In this stage the non-LaTeX files are filtered based on whether they are imported into the final PDF or not, as well as whether they are likely to contain any insteresting information.

Before running this script:

- Complete: [2_parse.ipynb](1_parse.ipynb)

In [None]:
%pip install tqdm pillow detect-secrets

In [None]:
import os
import tarfile
import tempfile
from tqdm import tqdm
import shutil
import gzip
import json
import io
import re
import zipfile
from PIL import Image
from PIL.ExifTags import TAGS, GPSTAGS
from pathlib import Path
import logging
import pandas as pd

In [None]:
ARCHIVES_DIR = 'data/archives'
FILTERED_ARCHIVES_DIR = 'data/filtered_archives'
CLEANED_ARCHIVES_DIR = 'data/cleaned_archives'
LOG = 'data/logs'

1. Extract each to the temp folder
2. Perform filtering and logging
3. Write decompressed files to filtered_archives
4. Delete original tar to free up space

In [None]:
logging.basicConfig(
    level=logging.INFO,  # Show everything
    format='%(asctime)s %(levelname)s: %(message)s',
    filename=LOG,
)

#Auxiliary functions
def has_gps_exif(img):
    """Check if image has GPS/location EXIF data."""
    try:
        exif = img._getexif()
        if not exif:
            return False
        for tag, value in exif.items():
            decoded = TAGS.get(tag, tag)
            if decoded == 'GPSInfo':
                return True
    except Exception:
        pass
    return False

def extract_gz_file(gz_path, dest_dir):
    """
    Process a .gz file which may contain:
      - A single text file (e.g., .tex)
      - A compressed archive (e.g., a zip file or tarball)
    Extracts images with GPS EXIF data, deletes others.
    """
    archive_name = Path(gz_path).stem
    subfolder_path = os.path.join(dest_dir, archive_name)
    os.makedirs(subfolder_path, exist_ok=True)

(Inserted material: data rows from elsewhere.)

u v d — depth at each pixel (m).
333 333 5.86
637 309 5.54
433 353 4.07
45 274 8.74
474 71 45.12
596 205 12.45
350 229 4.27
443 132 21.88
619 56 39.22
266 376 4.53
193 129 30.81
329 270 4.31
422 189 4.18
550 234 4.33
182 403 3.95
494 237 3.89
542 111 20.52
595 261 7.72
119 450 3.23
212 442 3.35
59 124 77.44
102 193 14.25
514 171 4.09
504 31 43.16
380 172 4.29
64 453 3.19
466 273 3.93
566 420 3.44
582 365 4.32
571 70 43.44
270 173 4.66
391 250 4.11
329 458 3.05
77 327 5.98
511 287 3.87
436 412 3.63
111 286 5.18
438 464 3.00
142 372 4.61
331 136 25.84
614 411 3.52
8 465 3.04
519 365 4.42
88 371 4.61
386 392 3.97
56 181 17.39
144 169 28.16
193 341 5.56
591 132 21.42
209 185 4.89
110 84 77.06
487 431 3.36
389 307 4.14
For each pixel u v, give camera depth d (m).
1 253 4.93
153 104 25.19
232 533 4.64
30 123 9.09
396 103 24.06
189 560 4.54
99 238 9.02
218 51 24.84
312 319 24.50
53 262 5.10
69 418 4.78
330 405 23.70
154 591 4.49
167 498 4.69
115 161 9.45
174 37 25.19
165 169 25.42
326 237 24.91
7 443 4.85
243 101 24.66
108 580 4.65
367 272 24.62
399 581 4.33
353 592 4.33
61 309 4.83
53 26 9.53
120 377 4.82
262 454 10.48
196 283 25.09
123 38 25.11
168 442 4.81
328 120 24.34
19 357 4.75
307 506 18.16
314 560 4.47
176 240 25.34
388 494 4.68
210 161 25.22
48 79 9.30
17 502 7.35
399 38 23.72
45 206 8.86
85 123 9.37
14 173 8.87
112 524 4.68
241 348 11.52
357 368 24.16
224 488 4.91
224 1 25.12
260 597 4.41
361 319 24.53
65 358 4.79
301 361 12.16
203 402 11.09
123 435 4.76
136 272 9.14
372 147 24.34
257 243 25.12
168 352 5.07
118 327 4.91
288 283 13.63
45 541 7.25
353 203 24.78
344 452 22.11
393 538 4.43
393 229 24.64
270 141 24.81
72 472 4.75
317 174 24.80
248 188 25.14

    with open(gz_path, 'rb') as f:
        gz_data = f.read()

    # Decompress GZ to get inner data
    try:
        with gzip.GzipFile(fileobj=io.BytesIO(gz_data)) as gz_file:
            inner_data = gz_file.read()
    except Exception as e:
        logging.error(f"Failed to decompress {gz_path}: {e}")
        return

    # Try to treat decompressed data as ZIP
    try:
        with zipfile.ZipFile(io.BytesIO(inner_data)) as zf:
            logging.info(f"{gz_path} contains a zip archive.")

            for member in zf.infolist():
                if member.is_dir():
                    continue

                member_filename = os.path.basename(member.filename)
                ext = Path(member_filename).suffix.lower()

                with zf.open(member) as file:
                    file_data = file.read()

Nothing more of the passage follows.